**SOURCE EXTRACT**
------------------------------------------------

Study after 1 year with Disston Porter D100 "Avanti" Saws
#4
  
Topic Summary:
   Just as the Patrick's Blood and Gore page has reduced market value on Bailey No. 6 planes and transitional planes, the Disstonian Institute page has reduced perceived desirability of the Disston Porter D100 saws.  Not all users agree Smile

In recent tool rescues I focused on some Disston No. 12/112 saws.   A particularly fun project was merging two No. 12 basket-cases to make one very nice panel saw.  I got to work with wood-cuts, epoxy, plate-hammering, abrasive Dremel wheels, Tru-Oil, files, and all that good stuff.  See here how it came out, and what proved to be a most difficult sharpening / performance benchmark alongside it:

   
   


That Porter-era D100 is one of two I've had for myself this past year, and I just think they're the tops.  They are very sharp, they are perfectly comfortable for me, and they love to work either on vice-held boards or bench-stop-held boards (my favorite way to get a super-clean crosscut).

I wanted to dig in on what might make them special.  Just a few notes here....

------------------------------------------------

**MATERIAL PROVIDED**
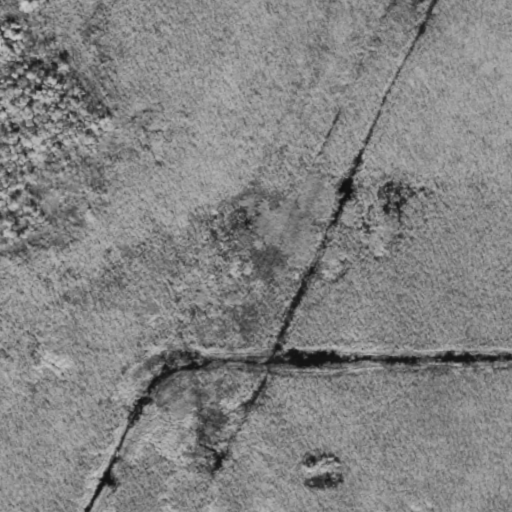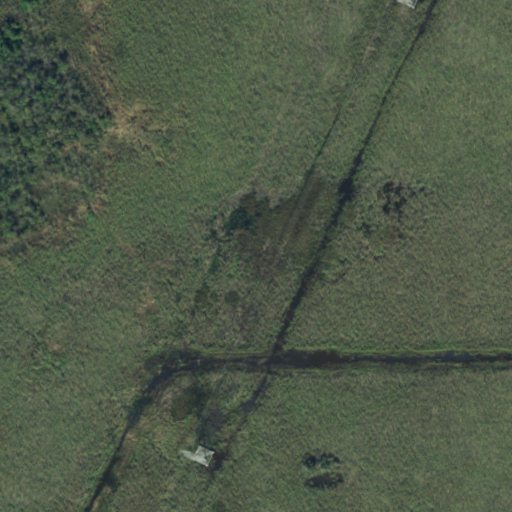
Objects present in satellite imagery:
power tower: (200, 457)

------------------------------------------------

**EXERCISE OBJECTIVE**
Quote the post about the Disston saws word for word, starting at "That Porter-era D100" and ending at "a super-clean crosscut).". The listing has no part in this.

**ANSWER TO THIS EXERCISE**
That Porter-era D100 is one of two I've had for myself this past year, and I just think they're the tops.  They are very sharp, they are perfectly comfortable for me, and they love to work either on vice-held boards or bench-stop-held boards (my favorite way to get a super-clean crosscut).